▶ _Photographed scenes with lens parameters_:
☆ ☆ ☆ ☆ ☆ ☆ ☆
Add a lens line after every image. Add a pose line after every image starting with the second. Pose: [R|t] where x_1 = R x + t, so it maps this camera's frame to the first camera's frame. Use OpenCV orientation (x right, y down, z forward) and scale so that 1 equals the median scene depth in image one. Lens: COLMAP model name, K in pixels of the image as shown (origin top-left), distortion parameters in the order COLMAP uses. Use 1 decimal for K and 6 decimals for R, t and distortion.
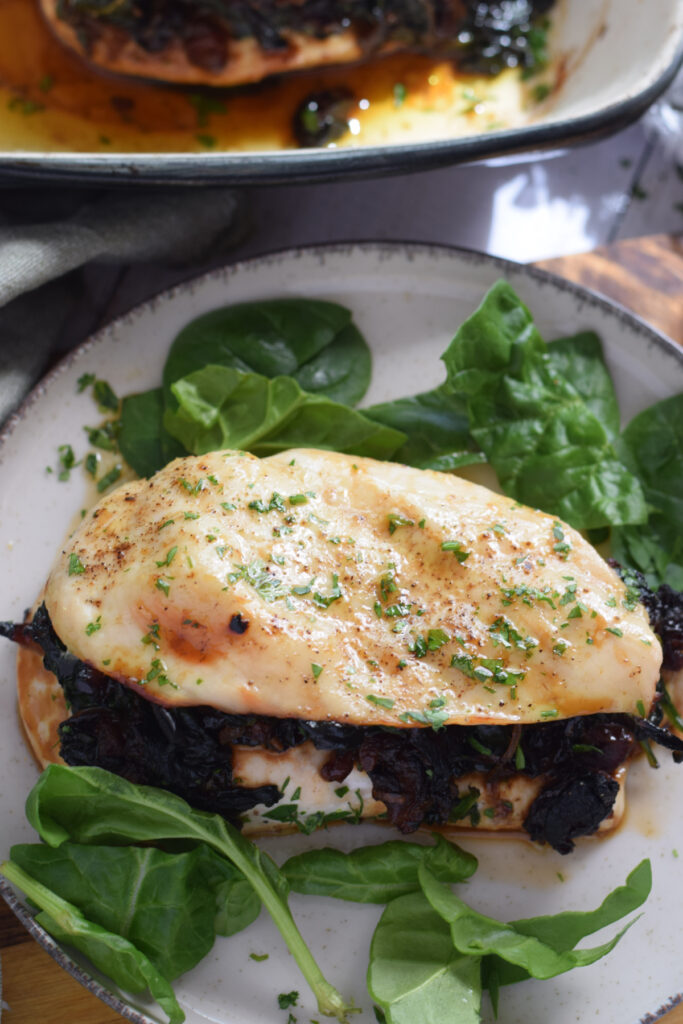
lens RADIAL K [[2380.8, 0, 341.5], [0, 2380.8, 512.0], [0, 0, 1]] dist [-0.103660, -0.473772]
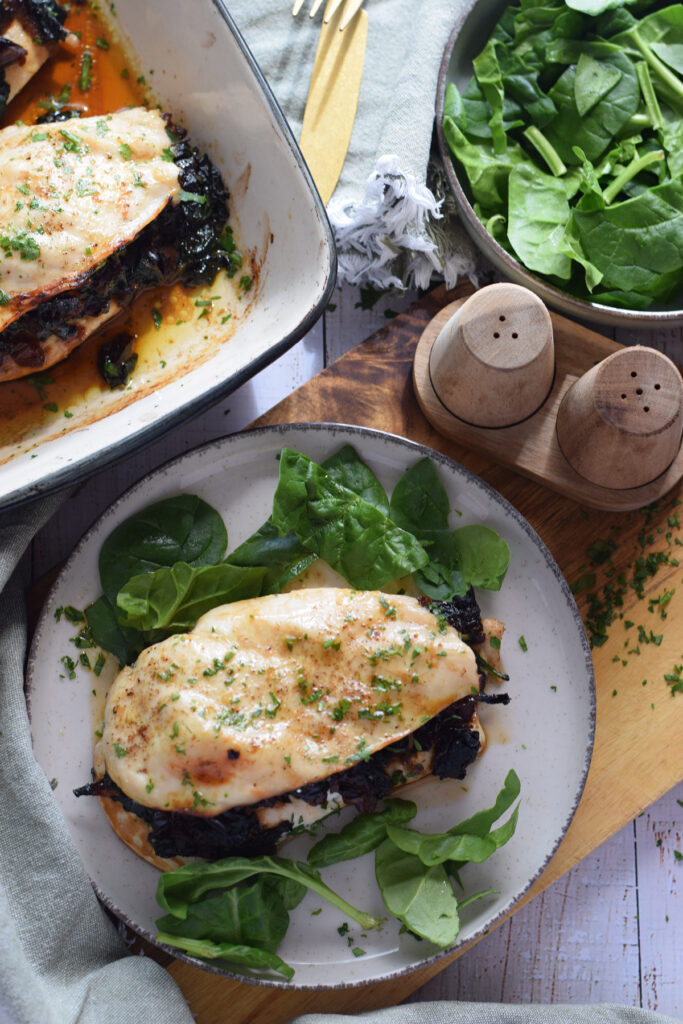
lens RADIAL K [[2380.8, 0, 341.5], [0, 2380.8, 512.0], [0, 0, 1]] dist [-0.103660, -0.473772]
pose [[0.915269, -0.399328, 0.053100, 0.004483], [0.378483, 0.897562, 0.226127, -0.425666], [-0.137959, -0.186870, 0.972649, -0.548491]]
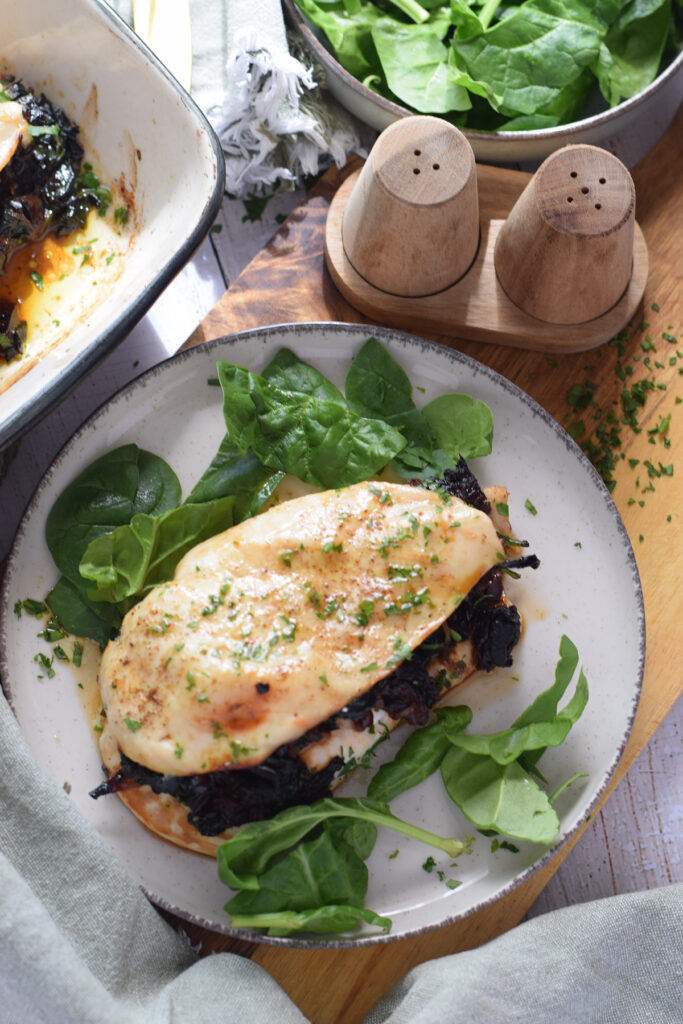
lens RADIAL K [[2380.8, 0, 341.5], [0, 2380.8, 512.0], [0, 0, 1]] dist [-0.103660, -0.473772]
pose [[0.768828, -0.614379, 0.177320, -0.186788], [0.585497, 0.787834, 0.191076, -0.269342], [-0.257092, -0.043084, 0.965426, -0.372103]]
☆ ☆ ☆ ☆ ☆ ☆ ☆
▶ _Task requirements_: Give every line of the records above as a numbered list, skipping any blank lines. Leave the pictures out of the answer.

▶ _Task solution_:
1. Add a lens line after every image. Add a pose line after every image starting with the second. Pose: [R|t] where x_1 = R x + t, so it maps this camera's frame to the first camera's frame. Use OpenCV orientation (x right, y down, z forward) and scale so that 1 equals the median scene depth in image one. Lens: COLMAP model name, K in pixels of the image as shown (origin top-left), distortion parameters in the order COLMAP uses. Use 1 decimal for K and 6 decimals for R, t and distortion.
2. lens RADIAL K [[2380.8, 0, 341.5], [0, 2380.8, 512.0], [0, 0, 1]] dist [-0.103660, -0.473772]
3. lens RADIAL K [[2380.8, 0, 341.5], [0, 2380.8, 512.0], [0, 0, 1]] dist [-0.103660, -0.473772]
4. pose [[0.915269, -0.399328, 0.053100, 0.004483], [0.378483, 0.897562, 0.226127, -0.425666], [-0.137959, -0.186870, 0.972649, -0.548491]]
5. lens RADIAL K [[2380.8, 0, 341.5], [0, 2380.8, 512.0], [0, 0, 1]] dist [-0.103660, -0.473772]
6. pose [[0.768828, -0.614379, 0.177320, -0.186788], [0.585497, 0.787834, 0.191076, -0.269342], [-0.257092, -0.043084, 0.965426, -0.372103]]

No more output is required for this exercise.